Pour son dernier film, le réalisateur français signe un portrait intéressant, celui de Maria Enders, savamment interprété par Juliette Binoche.
Sils Maria, le théâtre au cinéma
Maria Anders est une actrice connue et reconnue dans son art. Elle apprend la mort tragique de l’un de ses Pères, Melchior, l’auteur qui lui a donné sa chance au théâtre alors même qu’elle n’avait que 18 ans. Le rôle qui lui était alors confié, c’est celui de Sigrid, sylphide manipulatrice qui abusera de l’amour que lui portait sa supérieure, Hélèna. 20 ans plus tard, c’est le rôle de cette dernière qu’on lui propose de reprendre. Une décision pas simple à assumer du fait de la différence d’âge des deux protagonistes, 20 ans les sépare. L’âge, un paramètre qui parcourt tout le film : Maria aura bien des difficultés à admettre que ce soit une actrice de 30 ans de moins qu’elle qui s’empare du rôle de Sigrid (Chloë Grâce Moretz).

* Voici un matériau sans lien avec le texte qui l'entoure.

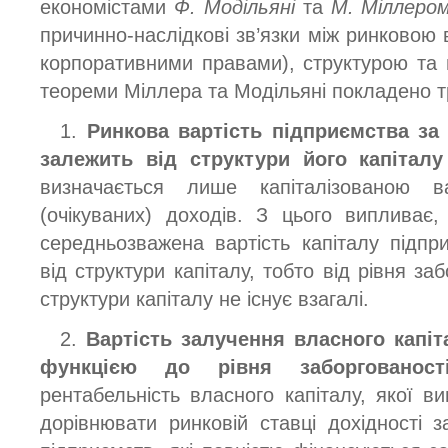
економістами
Ф. Модільяні
та
М. Міллеро
причинно-наслідкові зв’язки між ринковою 
корпоративними правами), структурою та в
теореми Міллера та Модільяні покладено т
1.
Ринкова вартість підприємства за 
залежить від структури його капіталу
визначається лише капіталізованою в
(очікуваних) доходів. З цього випливає
середньозважена вартість капіталу підп
від структури капіталу, тобто від рівня за
структури капіталу не існує взагалі.
2.
Вартість залучення власного капіт
функцією до рівня заборгованості
рентабельність власного капіталу, якої в
дорівнювати ринковій ставці дохідності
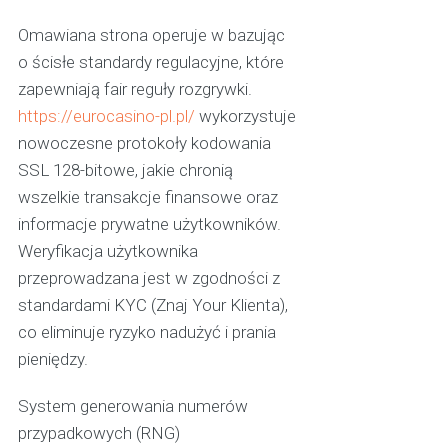
Omawiana strona operuje w bazując
o ścisłe standardy regulacyjne, które
zapewniają fair reguły rozgrywki.
https://eurocasino-pl.pl/
wykorzystuje
nowoczesne protokoły kodowania
SSL 128-bitowe, jakie chronią
wszelkie transakcje finansowe oraz
informacje prywatne użytkowników.
Weryfikacja użytkownika
przeprowadzana jest w zgodności z
standardami KYC (Znaj Your Klienta),
co eliminuje ryzyko nadużyć i prania
pieniędzy.
System generowania numerów
przypadkowych (RNG)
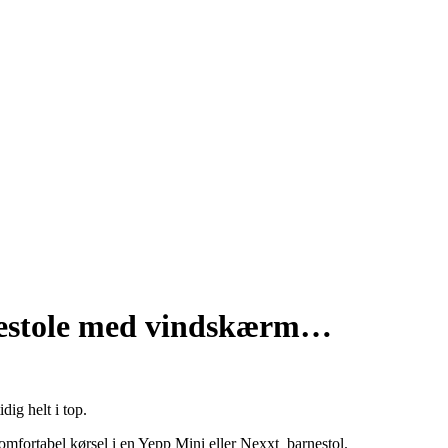
nestole med vindskærm…
ig helt i top.
mfortabel kørsel i en Yepp Mini eller Nexxt barnestol.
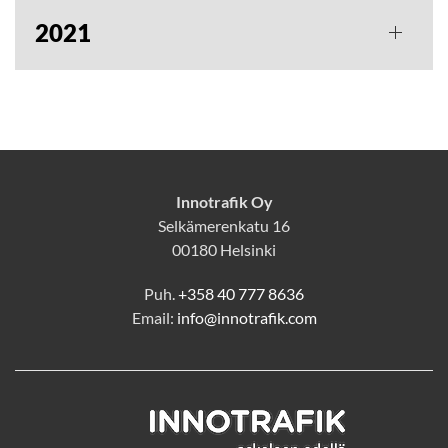
2021
Innotrafik Oy
Selkämerenkatu 16
00180 Helsinki
Puh.
+358 40 777 8636
Email:
info@innotrafik.com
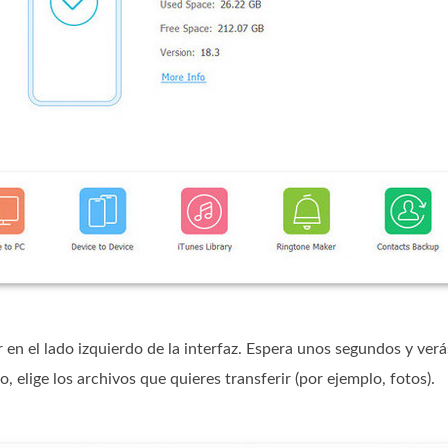
 en el lado izquierdo de la interfaz. Espera unos segundos y verá
 elige los archivos que quieres transferir (por ejemplo, fotos).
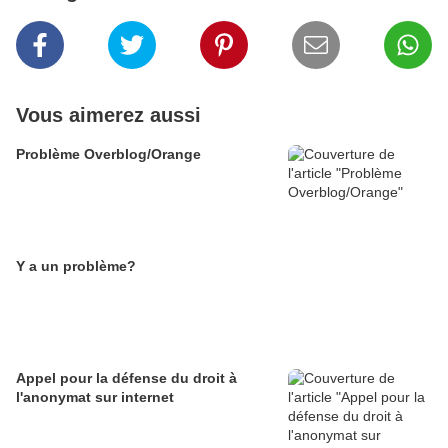
Vous aimerez aussi
Problème Overblog/Orange
Y a un problème?
Appel pour la défense du droit à
l'anonymat sur internet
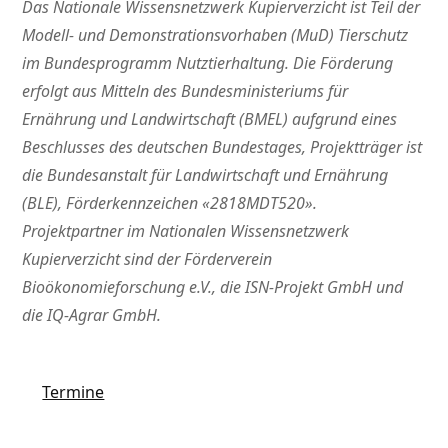
Das Nationale Wissensnetzwerk Kupierverzicht ist Teil der
Modell- und Demonstrationsvorhaben (MuD) Tierschutz
im Bundesprogramm Nutztierhaltung. Die Förderung
erfolgt aus Mitteln des Bundesministeriums für
Ernährung und Landwirtschaft (BMEL) aufgrund eines
Beschlusses des deutschen Bundestages, Projektträger ist
die Bundesanstalt für Landwirtschaft und Ernährung
(BLE), Förderkennzeichen «2818MDT520».
Projektpartner im Nationalen Wissensnetzwerk
Kupierverzicht sind der Förderverein
Bioökonomieforschung e.V., die ISN-Projekt GmbH und
die IQ-Agrar GmbH.
Termine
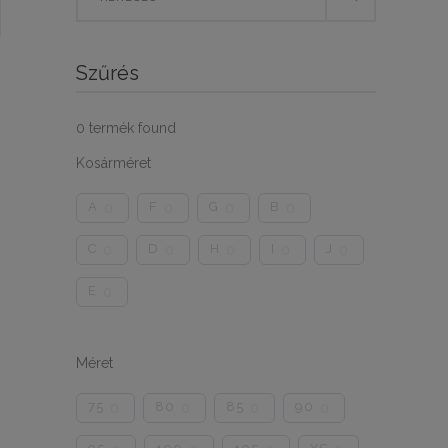
for:
Szűrés
0
termék found
Kosárméret
A
F
G
B
0
0
0
0
C
D
H
I
J
0
0
0
0
0
E
0
Méret
75
80
85
90
0
0
0
0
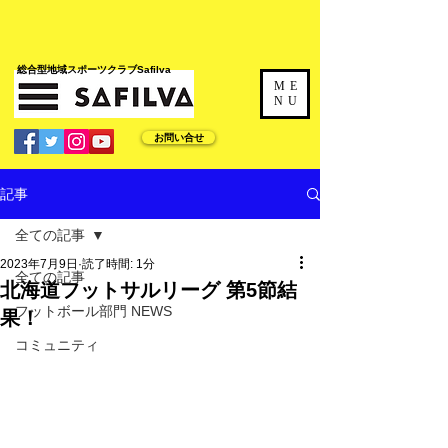
​総合型地域スポーツクラブSafilva
ME
NU
お問い合せ
記事
全ての記事
2023年7月9日
読了時間: 1分
全ての記事
北海道フットサルリーグ 第5節結
フットボール部門 NEWS
果！
コミュニティ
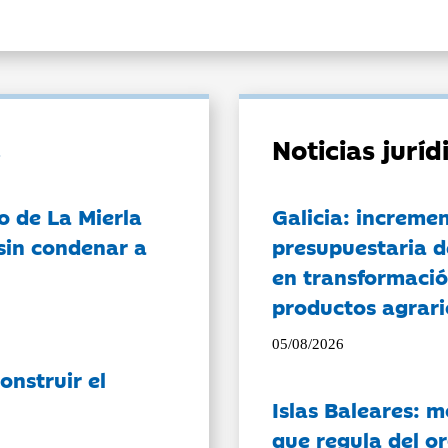
Noticias jurí
o de La Mierla
Galicia: incremen
sin condenar a
presupuestaria d
en transformació
productos agrari
05/08/2026
onstruir el
Islas Baleares: 
que regula del o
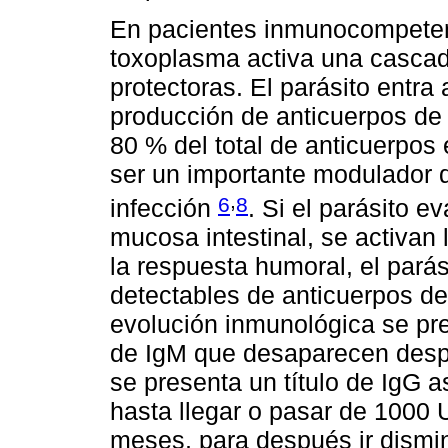
En pacientes inmunocompetent
toxoplasma activa una casca
protectoras. El parásito entra 
producción de anticuerpos de 
80 % del total de anticuerpos
ser un importante modulador d
,
6
8
infección
. Si el parásito 
mucosa intestinal, se activan 
la respuesta humoral, el pará
detectables de anticuerpos de
evolución inmunológica se pre
de IgM que desaparecen desp
se presenta un título de IgG 
hasta llegar o pasar de 1000 U
meses, para después ir dismi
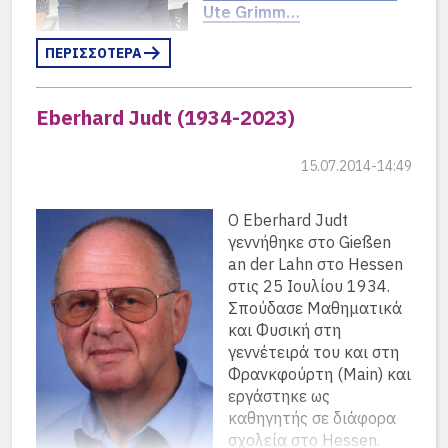
Ute Grimm…
ΠΕΡΙΣΣΟΤΕΡΑ
Eberhard Judt (1934-2023)
15.07.2014-14:49
Ο Eberhard Judt
γεννήθηκε στο Gießen
an der Lahn στο Hessen
στις 25 Ιουλίου 1934.
Σπούδασε Μαθηματικά
και Φυσική στη
γεννέτειρά του και στη
Φρανκφούρτη (Main) και
εργάστηκε ως
καθηγητής σε διάφορα
σχολεία στο Hessen.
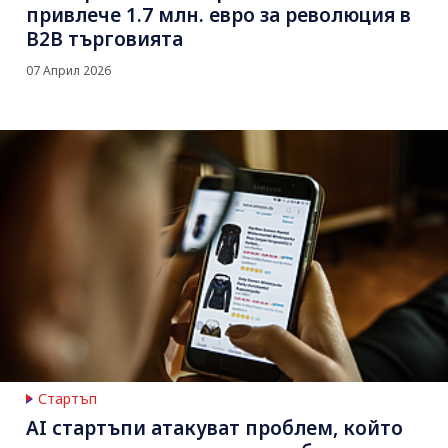
привлече 1.7 млн. евро за революция в
B2B търговията
07 Април 2026
Стартъп
AI стартъпи атакуват проблем, който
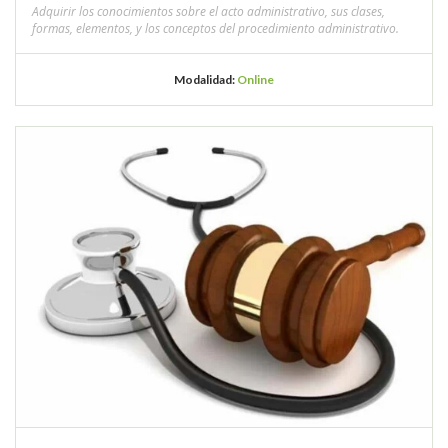
Adquirir los conocimientos sobre el acto administrativo, sus clases,
formas, elementos, y los conceptos del procedimiento administrativo.
Modalidad:
Online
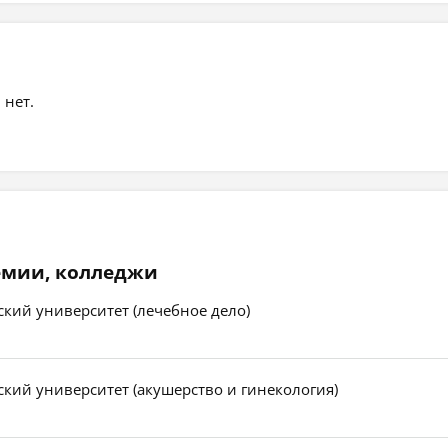
 нет.
емии, колледжи
кий университет (лечебное дело)
кий университет (акушерство и гинекология)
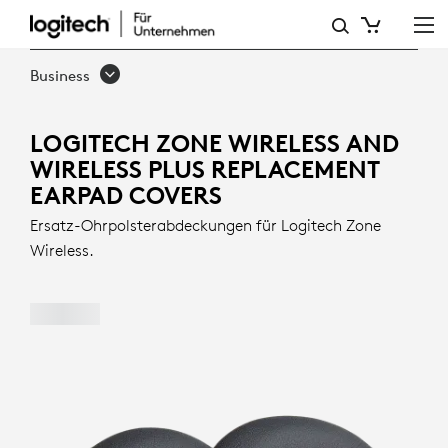
ERSATZ-
OHRPOLSTER
Business
FÜR
LOGITECH
LOGITECH ZONE WIRELESS AND
WIRELESS PLUS REPLACEMENT
ZONE
EARPAD COVERS
WIRELESS
Ersatz-Ohrpolsterabdeckungen für Logitech Zone
UND
Wireless.
WIRELESS
PLUS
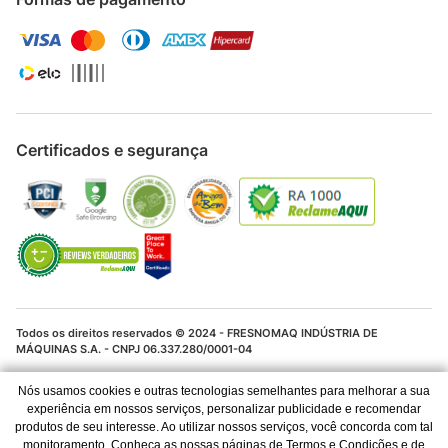
Certificados e segurança
Todos os direitos reservados © 2024 - FRESNOMAQ INDÚSTRIA DE
MÁQUINAS S.A. - CNPJ 06.337.280/0001-04
Os preços e condições de pagamento são válidos para o dia de hoje e
Nós usamos cookies e outras tecnologias semelhantes para melhorar a sua
exclusivas via Internet. Ofertas válidas até o término de nossos estoques
experiência em nossos serviços, personalizar publicidade e recomendar
para a Internet. Vendas sujeitas à análise, confirmação de dados e
produtos de seu interesse. Ao utilizar nossos serviços, você concorda com tal
estoque. As imagens são ilustrativas e informações sobre os produtos são
resumidas e sujeitas à alteração sem aviso prévio.
monitoramento. Conheça as nossas páginas de Termos e Condições e de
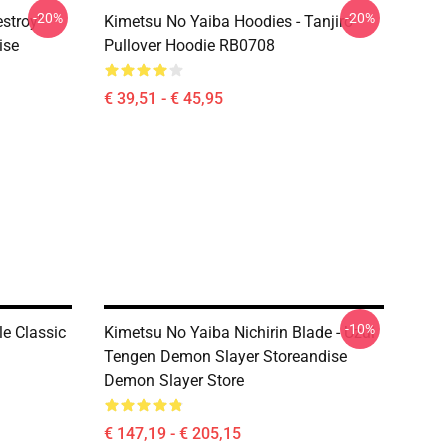
-20%
-20%
estroy"
Kimetsu No Yaiba Hoodies - Tanjiro
ise
Pullover Hoodie RB0708
€ 39,51 - € 45,95
-10%
le Classic
Kimetsu No Yaiba Nichirin Blade - Uzui
Tengen Demon Slayer Storeandise
Demon Slayer Store
€ 147,19 - € 205,15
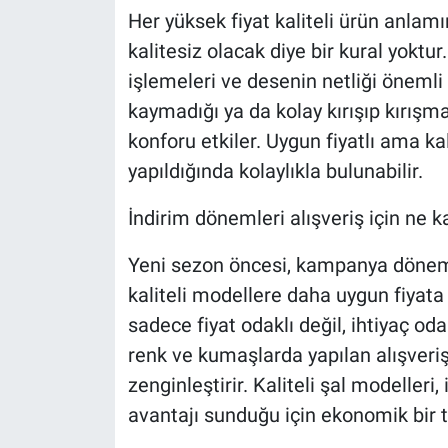
Her yüksek fiyat kaliteli ürün anlamı
kalitesiz olacak diye bir kural yoktu
işlemeleri ve desenin netliği önemli 
kaymadığı ya da kolay kırışıp kırışm
konforu etkiler. Uygun fiyatlı ama kal
yapıldığında kolaylıkla bulunabilir.
İndirim dönemleri alışveriş için ne k
Yeni sezon öncesi, kampanya dönemle
kaliteli modellere daha uygun fiyata
sadece fiyat odaklı değil, ihtiyaç od
renk ve kumaşlarda yapılan alışveri
zenginleştirir. Kaliteli şal modelleri
avantajı sunduğu için ekonomik bir te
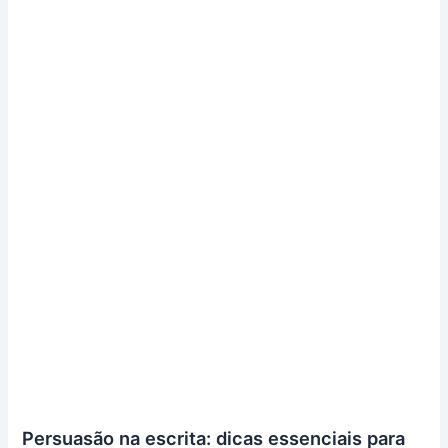
Persuasão na escrita: dicas essenciais para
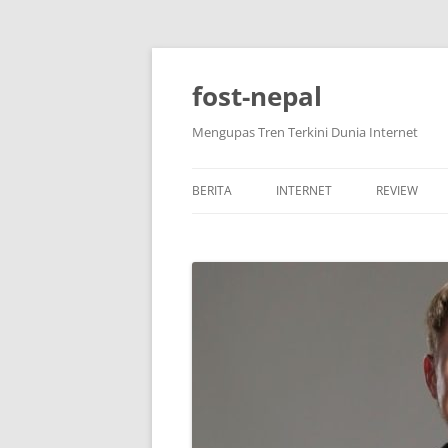
Skip
to
content
fost-nepal
Mengupas Tren Terkini Dunia Internet
BERITA
INTERNET
REVIEW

Ce qui peut sembler dégradant pour Maria peut tout autant l’être pour Valentine, son assistante (Kristen Stewart), qui, par sa fonction même, est sans cesse dans l’ombre de l’actrice. Pour autant, cette dernière semble à l’aise avec son rôle. Elle tutoie la star, lui donne sans cesse son point de vue, souvent en contradiction avec celui de Maria-décalage de génération oblige.
Sils Maria, entre fiction et réalité
Ce qui peut troubler le spectateur, c’est cette inexorable confusion entre la pièce du grand Melchior et la vie de Maria. La relation de dominante dominée pourrait s’appliquer dans la vie réelle : quand Val fait répéter son texte à Maria, elle lui donne sa propre interprétation de la scène et du personnage d’Helena. On sent Maria complètement dépendante affectivement de sa jeune et désirable assistante. Lorsqu’elles se retrouvent à Sils Maria pour répéter ensemble la pièce, elle est sans cesse avec elle. On la sent comme possédée par la beauté et la jeunesse de Valentine.
Enfin, cette dernière incarne quelque chose que Maria, toute star qu’elle soit, n’a plus : la jeunesse. Ce qui est passé ne reviendra jamais plus, et l’actrice en a parfaitement conscience. Parce qu’elle est jeune, Valentine se trouve dans cette posture sociale de l’assistante d’une grande actrice, mais celle-ci envie clairement sa fraîcheur.
Sils Maria et le star system
La toile de fond du film d’Olivier Assayas c’est avant tout les acteurs, dans tout ce qu’ils comportent de plus profond, de plus superficiel aussi. On nous donne à voir des artistes qui changent sans cesse de peau à tour de rôles, de coiffure, d’apparence en somme. Mais le réalisateur s’est appliqué à montrer une autre facette de ce star system, celui du Net. Le monde du cinéma n’a jamais été si affiché sur la Toile que depuis les frasques à répétition de Lindsay Lohan, personnage que Jo-Ann (Chloë Grâce Moretz) rappelle clairement. Entre liaisons interdites, gossips et déboires, les acteurs ne font plus parler d’eux pour leurs films mais bien davantage pour leurs excès. On sent la pointe de regret d’Assayas à ce sujet.
En somme, Sils Maria, c’est une oeuvre intéressante, dont la fin peut toutefois laisser à désirer par son manque de tension dramatique. Ceci étant, le voyage pour la Suisse en vaut la peine : la photographie est assez sublime et la musique, tout à fait adéquate. Si comme moi vous vous êtes ennuyé pendant l’Heure d’Eté, vous devriez davantage y trouver votre compte à travers Sils Maria.